## TASK DETAILS
Collect all lines from the records below that include the word "right".

## EXERCISE DATA
# # # # # # #

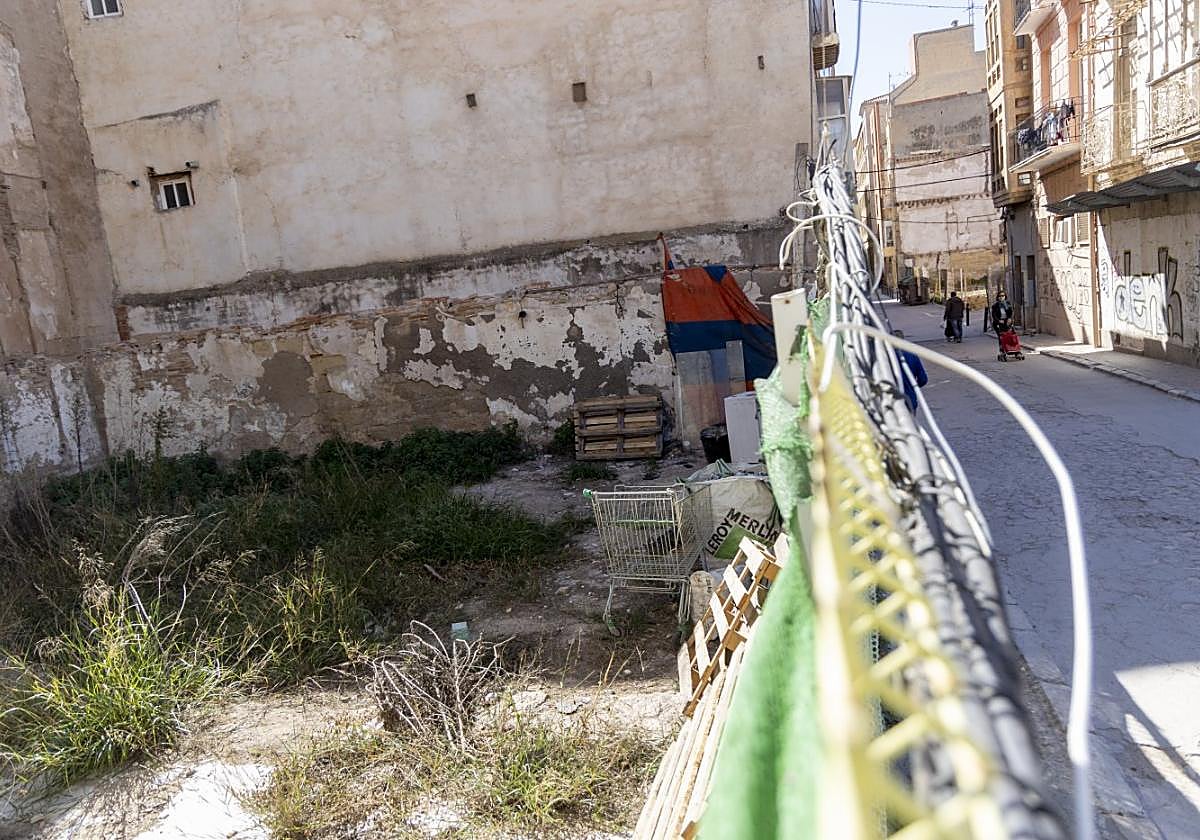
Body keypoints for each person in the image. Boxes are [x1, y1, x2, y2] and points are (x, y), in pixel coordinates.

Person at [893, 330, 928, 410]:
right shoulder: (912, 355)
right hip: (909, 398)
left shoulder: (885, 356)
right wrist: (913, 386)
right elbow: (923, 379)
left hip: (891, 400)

# # # # # # #

## RESULT OF THIS TASK
right shoulder: (912, 355)
right hip: (909, 398)
right wrist: (913, 386)
right elbow: (923, 379)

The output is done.